The point of my post is that the common opposition between “city life” and “suburban life” obscures many vital distinctions and gradations.
I don’t live in a suburb any more, I live in a city. But because the city I live in — Waco, Texas — has 125,000 people rather than millions, it’s not the kind of place that people refer to as urban when they talk about “America’s urban-rural divide.” For example, here is a piece by Eric Levitz that uses the binary opposition in the conventional way, or what seems to me to be the conventional way. I can’t be certain, but I strongly suspect that Levitz thinks that people who live in cities the size of the one I live in — especially if those cities are south of the Mason-Dixon Line — are “rural.” But they aren’t. Even if we don’t think or vote like New Yorkers.
When people talk about “the urban-rural divide in America,” I think what they usually mean is “the divide between people who live in megacities and people who live everywhere else.”
November 5, 2020
weakness and isolation
Two random, one relatively significant and one relatively trivial, thoughts on this op-ed by Ian Marcus Corbin. The more significant one first. Corbin writes,
Most stroke patients ultimately remain able to get around, leave the house and socialize, albeit more slowly and awkwardly than before. But they often require extra time and help with things that used to be easy and fluid. Here is where they need their family, friends and acquaintances to rally around them. The worst thing for them, medically speaking, is to be isolated.
Unfortunately, studies show that stroke patients’ networks tend to contract in the wake of a stroke. Why? The causes are not perfectly clear, but we can say this: Too often in America, we are ashamed of being weak, vulnerable, dependent. We tend to hide our shame. We stay away. We isolate ourselves, rather than show our weakness.
I suppose we can say that, but is it true? My experience suggests that when people suffer their social networks contract because others don’t want to be around them. Sometimes the withdrawal arises from a lack of compassion, but more often, I think, because we find it awkward to deal with suffering: We don’t know what to do or say, and we’re afraid that we’ll do or say the wrong thing. To assume, as Corbin does, with no discernible evidence, that people self-isolate out of pride seems like a classic case of blaming the victim.
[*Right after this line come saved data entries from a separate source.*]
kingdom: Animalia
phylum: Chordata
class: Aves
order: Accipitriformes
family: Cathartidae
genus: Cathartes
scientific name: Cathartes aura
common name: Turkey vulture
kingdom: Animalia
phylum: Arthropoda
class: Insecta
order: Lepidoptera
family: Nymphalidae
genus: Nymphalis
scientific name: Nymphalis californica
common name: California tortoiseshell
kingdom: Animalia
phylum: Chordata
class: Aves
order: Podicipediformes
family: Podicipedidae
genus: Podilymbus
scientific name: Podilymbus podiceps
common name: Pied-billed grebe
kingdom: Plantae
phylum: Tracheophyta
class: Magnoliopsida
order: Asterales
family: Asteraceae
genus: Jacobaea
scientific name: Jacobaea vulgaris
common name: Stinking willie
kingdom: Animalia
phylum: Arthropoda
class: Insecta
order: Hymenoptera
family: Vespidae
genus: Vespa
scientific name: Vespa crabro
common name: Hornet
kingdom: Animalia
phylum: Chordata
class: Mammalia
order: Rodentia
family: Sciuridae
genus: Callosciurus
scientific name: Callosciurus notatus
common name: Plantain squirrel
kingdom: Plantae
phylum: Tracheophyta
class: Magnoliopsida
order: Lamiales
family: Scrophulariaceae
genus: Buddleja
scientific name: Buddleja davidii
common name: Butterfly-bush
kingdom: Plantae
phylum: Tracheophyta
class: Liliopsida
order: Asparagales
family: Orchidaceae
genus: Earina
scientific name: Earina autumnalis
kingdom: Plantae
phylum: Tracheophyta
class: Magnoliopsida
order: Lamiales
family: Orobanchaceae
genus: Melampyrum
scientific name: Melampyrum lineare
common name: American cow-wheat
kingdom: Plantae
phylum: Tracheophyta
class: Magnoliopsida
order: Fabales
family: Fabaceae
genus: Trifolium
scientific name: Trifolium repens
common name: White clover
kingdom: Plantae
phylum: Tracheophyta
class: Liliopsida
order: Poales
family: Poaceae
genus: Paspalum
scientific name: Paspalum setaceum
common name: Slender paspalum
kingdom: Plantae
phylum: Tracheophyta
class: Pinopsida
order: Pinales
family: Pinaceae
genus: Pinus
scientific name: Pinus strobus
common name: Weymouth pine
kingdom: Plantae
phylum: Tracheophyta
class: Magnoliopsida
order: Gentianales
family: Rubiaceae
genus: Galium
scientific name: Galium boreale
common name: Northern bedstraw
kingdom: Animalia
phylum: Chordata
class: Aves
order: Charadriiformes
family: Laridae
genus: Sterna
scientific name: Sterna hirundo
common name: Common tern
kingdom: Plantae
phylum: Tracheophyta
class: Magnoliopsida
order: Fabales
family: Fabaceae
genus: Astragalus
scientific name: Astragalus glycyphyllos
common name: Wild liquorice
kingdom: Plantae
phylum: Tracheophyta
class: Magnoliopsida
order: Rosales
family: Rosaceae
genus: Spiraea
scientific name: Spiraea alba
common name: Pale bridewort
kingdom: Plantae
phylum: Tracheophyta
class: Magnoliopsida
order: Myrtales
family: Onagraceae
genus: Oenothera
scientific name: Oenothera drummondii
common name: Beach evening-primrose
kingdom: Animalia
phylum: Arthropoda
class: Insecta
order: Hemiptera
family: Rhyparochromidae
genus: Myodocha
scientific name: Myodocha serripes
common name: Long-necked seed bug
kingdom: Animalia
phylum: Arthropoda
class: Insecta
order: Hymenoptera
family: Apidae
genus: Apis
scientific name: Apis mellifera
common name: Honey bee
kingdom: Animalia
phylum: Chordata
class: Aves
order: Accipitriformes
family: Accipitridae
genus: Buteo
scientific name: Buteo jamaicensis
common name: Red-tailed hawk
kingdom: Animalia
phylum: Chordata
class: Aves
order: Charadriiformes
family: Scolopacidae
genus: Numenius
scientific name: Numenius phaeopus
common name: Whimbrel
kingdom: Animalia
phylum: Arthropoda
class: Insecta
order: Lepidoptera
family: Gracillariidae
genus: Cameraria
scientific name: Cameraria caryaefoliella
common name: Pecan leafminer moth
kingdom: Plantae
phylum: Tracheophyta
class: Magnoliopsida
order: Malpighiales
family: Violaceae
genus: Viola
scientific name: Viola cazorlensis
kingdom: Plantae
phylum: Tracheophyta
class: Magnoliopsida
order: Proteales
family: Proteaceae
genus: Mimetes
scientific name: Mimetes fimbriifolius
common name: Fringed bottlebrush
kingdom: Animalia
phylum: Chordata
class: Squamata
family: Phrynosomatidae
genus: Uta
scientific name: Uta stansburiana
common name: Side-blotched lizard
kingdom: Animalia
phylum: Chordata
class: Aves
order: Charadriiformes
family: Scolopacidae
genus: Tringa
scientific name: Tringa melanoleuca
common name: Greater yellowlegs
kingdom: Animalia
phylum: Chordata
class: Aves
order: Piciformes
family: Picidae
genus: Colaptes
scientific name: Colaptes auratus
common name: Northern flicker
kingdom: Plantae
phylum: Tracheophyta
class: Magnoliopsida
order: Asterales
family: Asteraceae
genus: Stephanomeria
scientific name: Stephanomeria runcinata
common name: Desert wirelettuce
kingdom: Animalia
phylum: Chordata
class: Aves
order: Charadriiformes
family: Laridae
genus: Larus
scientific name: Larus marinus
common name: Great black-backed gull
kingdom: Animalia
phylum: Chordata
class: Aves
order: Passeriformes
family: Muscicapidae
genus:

The second point is trivial but, I think, interesting. Corbin again:
The anthropologist Margaret Mead was once asked to identify the earliest material sign of human civilization. Obvious candidates would be tool production, agricultural methods, art. Her answer was this: a 15,000-year-old femur that had broken and healed. The healing process for a broken femur takes approximately six weeks, and in that time, the wounded person could not work, hunt or flee from predators. He or she would need to be cared for, carried during that time of helplessness. This kind of support, Dr. Mead pointed out, does not occur in the rest of the animal kingdom, nor was it a feature of pre-human hominids. Our way of coping with weakness, as much as our ingenious technologies and arts, is what sets us apart as a species.
Over the past few years this has become an oft-told tale, but there’s no real evidence that Mead ever said this.